Nous vivons à l’école comme ailleurs une situation de profonde discontinuité. Nos dirigeants politiques et économiques refusent d’en prendre acte, préférant accélérer le cours mortifère de leurs politiques. Il est urgent de ralentir pour enfin prendre le temps de penser les ruptures nécessaires.
L’école est en effet un temps et un espace où se crée du commun de mille façons, par mille interactions, par la possibilité d’une compréhension mutuelle. Le confinement et l’enseignement à distance abolissent cette possibilité du commun.
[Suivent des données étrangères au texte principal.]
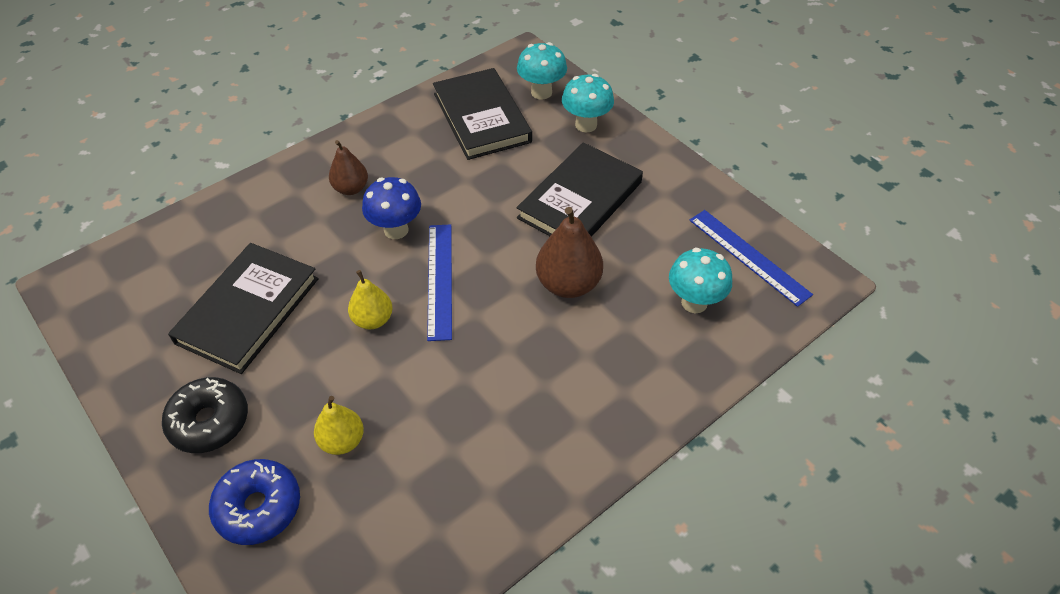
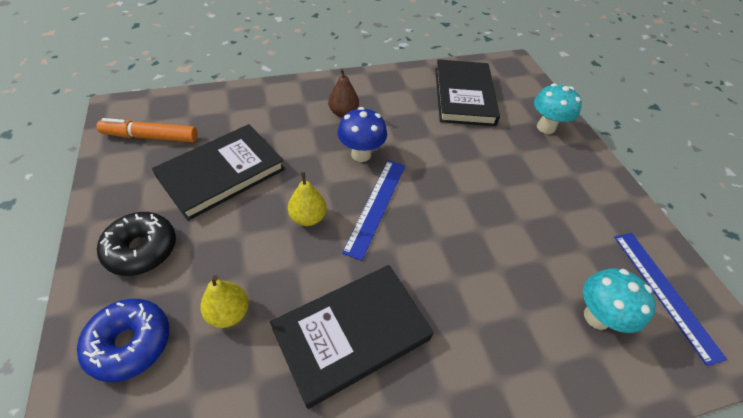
camera: 20 degrees right, 0 degrees up
turquoise mushroom [517,42,567,100] -> none
black book [517,142,643,237] -> black book moved to [270,265,434,409]
brown pear [536,207,603,298] -> none
none -> orange marker [96,118,198,142]

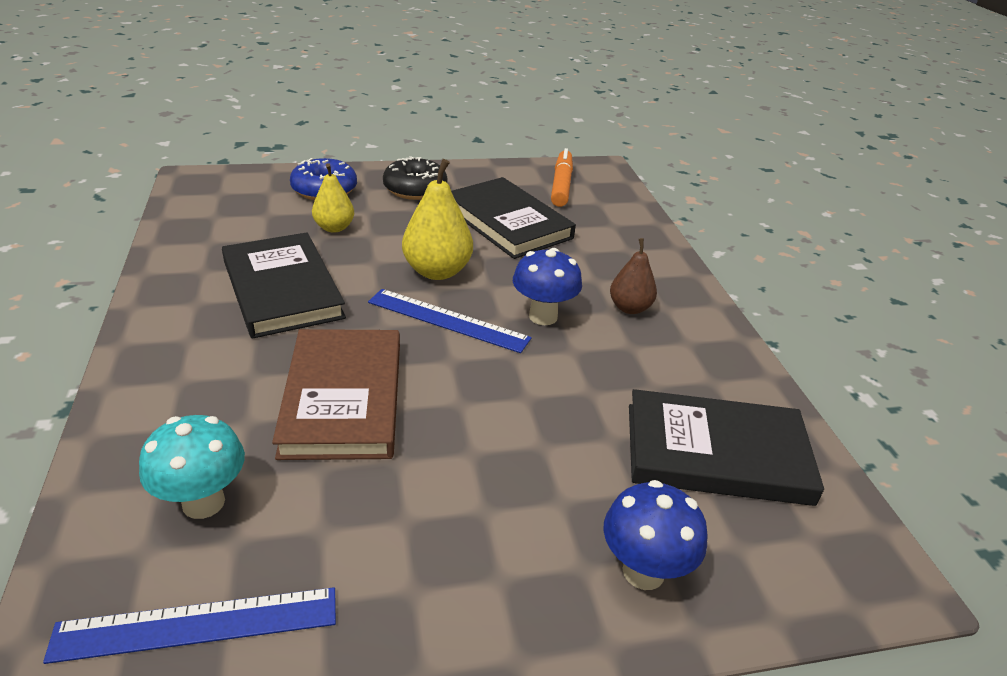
camera: 95 degrees right, 15 degrees down
yellow pear [288,172,327,226] -> yellow pear [402,159,473,280], size x1.58
turquoise mushroom [534,83,582,134] -> blue mushroom [603,480,708,590]
none -> brown book [272,329,400,460]

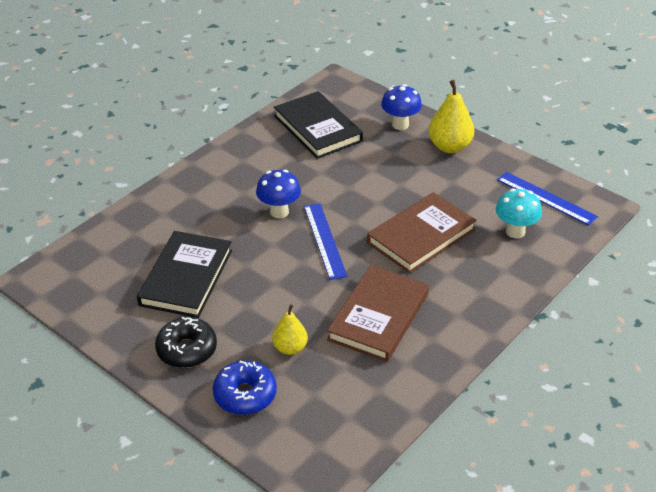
camera: 125 degrees left, 5 degrees up
black book [222,232,346,339] -> brown book [327,265,429,362]
yellow pear [402,159,473,280] -> yellow pear moved to [428,80,474,153]
orange marker [551,148,573,207] -> none
brown pear [610,238,657,314] -> none

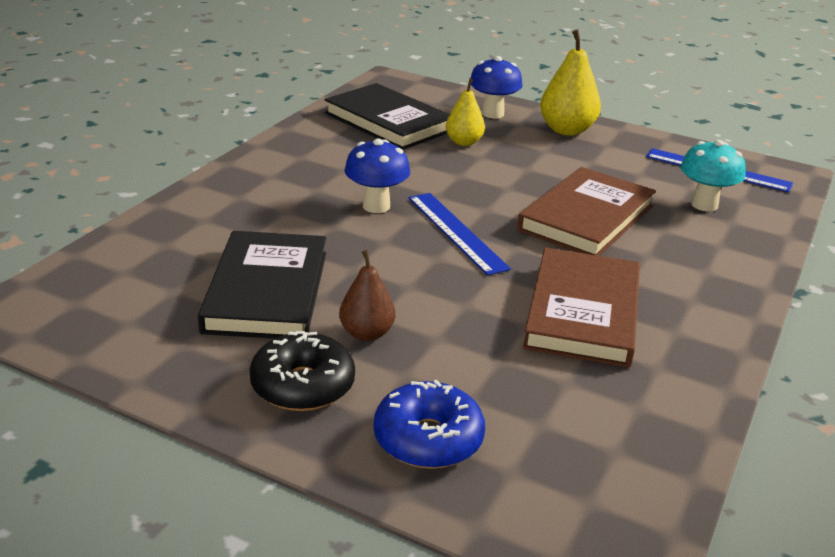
camera: 15 degrees left, 10 degrees down
yellow pear [272,304,308,355] -> yellow pear moved to [446,78,485,146]
none -> brown pear [339,250,395,341]

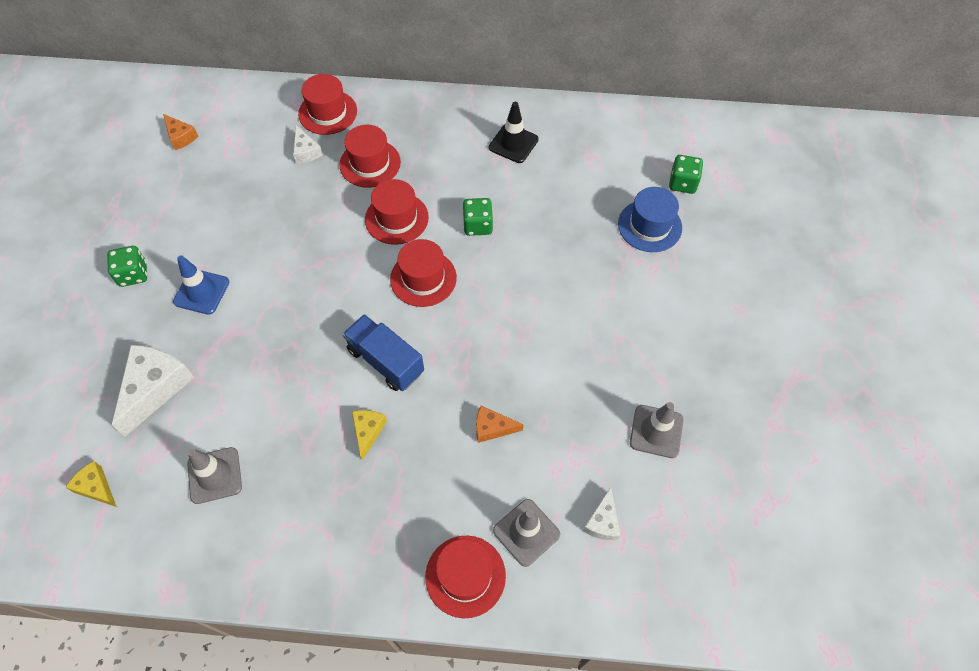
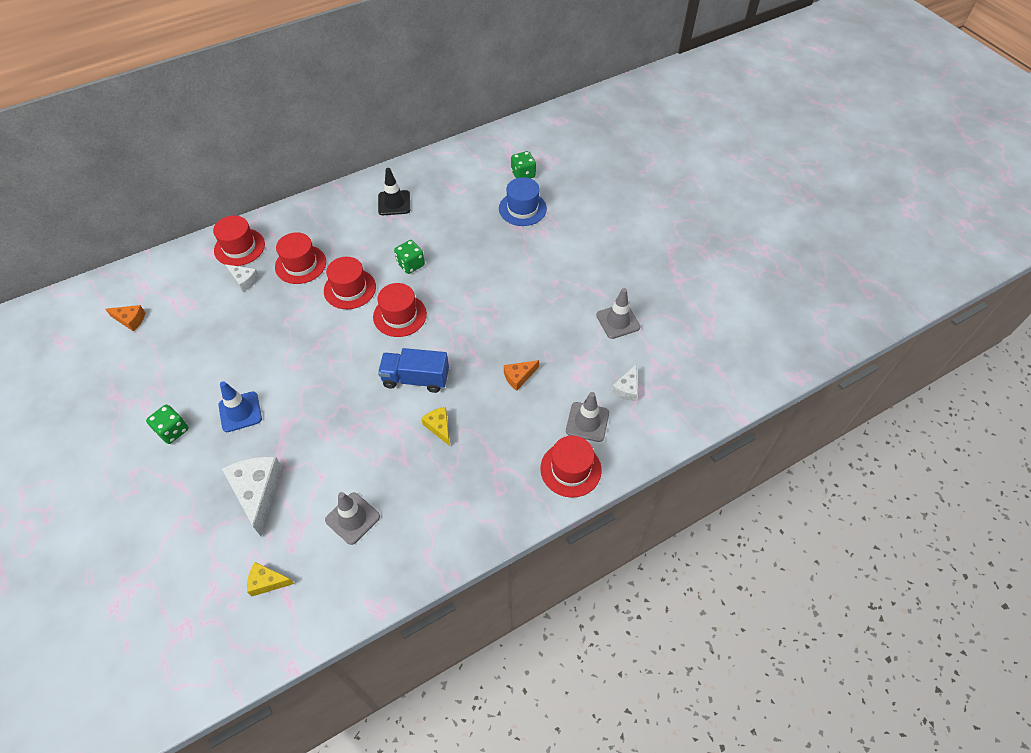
camera: 35 degrees left, 5 degrees down
white cheese [583,487,620,540] -> white cheese turned 45 degrees clockwise [611,365,638,401]

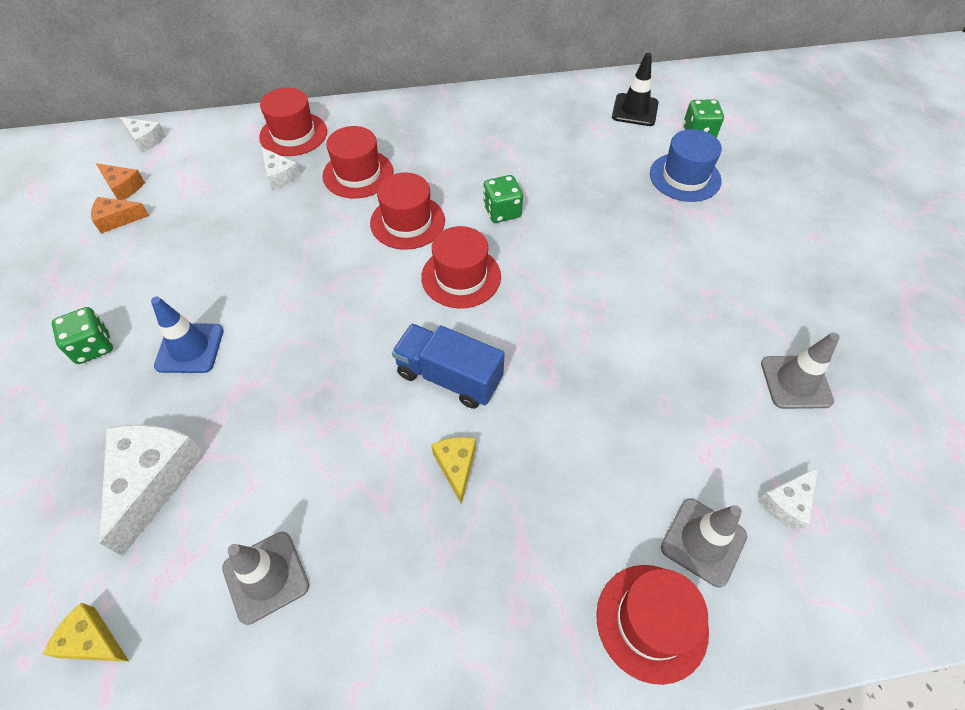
camera: 20 degrees right, 0 degrees up
black traffic cone [378,168,410,215] -> black traffic cone moved to [612,53,659,126]
orange cheese [504,360,539,391] -> orange cheese moved to [91,197,149,234]
none -> white cheese [120,117,166,153]

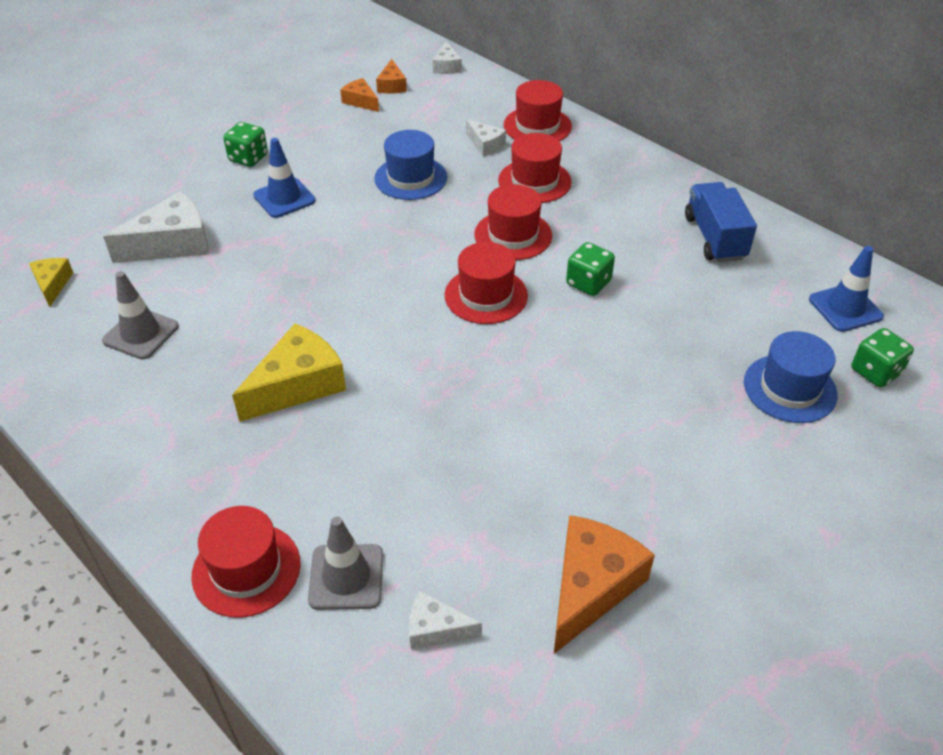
camera: 55 degrees right, 10 degrees down
white cheese [262,148,300,189] -> white cheese turned 60 degrees counterclockwise [466,119,506,156]
blue truck [392,324,505,409] -> blue truck moved to [685,182,757,262]
yellow cheese [431,437,476,505] -> yellow cheese [232,324,346,422], size x1.86
black traffic cone [612,53,659,126] -> blue traffic cone [809,246,884,332]
grey traffic cone [761,332,840,409] -> orange cheese [554,515,655,654]
none -> blue hat [374,130,447,200]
L’exigence ministérielle de « continuité pédagogique », sans cesse martelée, a imposé de mettre en œuvre un impossible, ajoutant une soi disant urgence pédagogique à l’urgence sanitaire. (...)
Élèves et familles ont vu leur vie et leur espace intimes dévorés par ce même impératif de productivité individuelle, accentuant là encore les inégalités sociales et territoriales.
Nous assistons maintenant à un « déconfinement » tout aussi précipité dans ses modalités, dans lequel la réouverture des établissements scolaires tient une place déterminante. C’est encore le Président de la République qui a annoncé la date du 11 mai pour rouvrir les écoles. Cette annonce ne correspondait à aucun plan préalable, à aucune connaissance du terrain, ni même à une quelconque « consultation » factice. Depuis cette annonce, le désordre ne fait que grandir, chaque jour ou presque apportant son lot d’annonces contradictoires et de démentis, donnant l’impression qu’à un gouvernement s’est substituée une simple addition d’individus sans liens, sinon celui d’une forme de compétition pour un poste lors d’un futur remaniement.
Management confiné et déconfinement agile (...)
Le protocole sanitaire, dans le premier comme dans le second degré, de l’avis quasi unanime des personnels, n’est applicable qu’à la condition de transformer la plupart des établissements en lieux d’accueil qui n’ont plus grand-chose à voir avec les objectifs de la scolarisation et des apprentissages. Ces deux dernières semaines, beaucoup de collègues ont témoigné de leur malaise et de leur indignation. Le retour en classe tel qu’il s’organise dans le cadre du protocole constitue un non-sens pédagogique3 mais aussi une mise en danger tant sanitaire4 que psychologique.5 Pourtant, il n’est pas question de s’en écarter, car le risque deviendrait juridique (...)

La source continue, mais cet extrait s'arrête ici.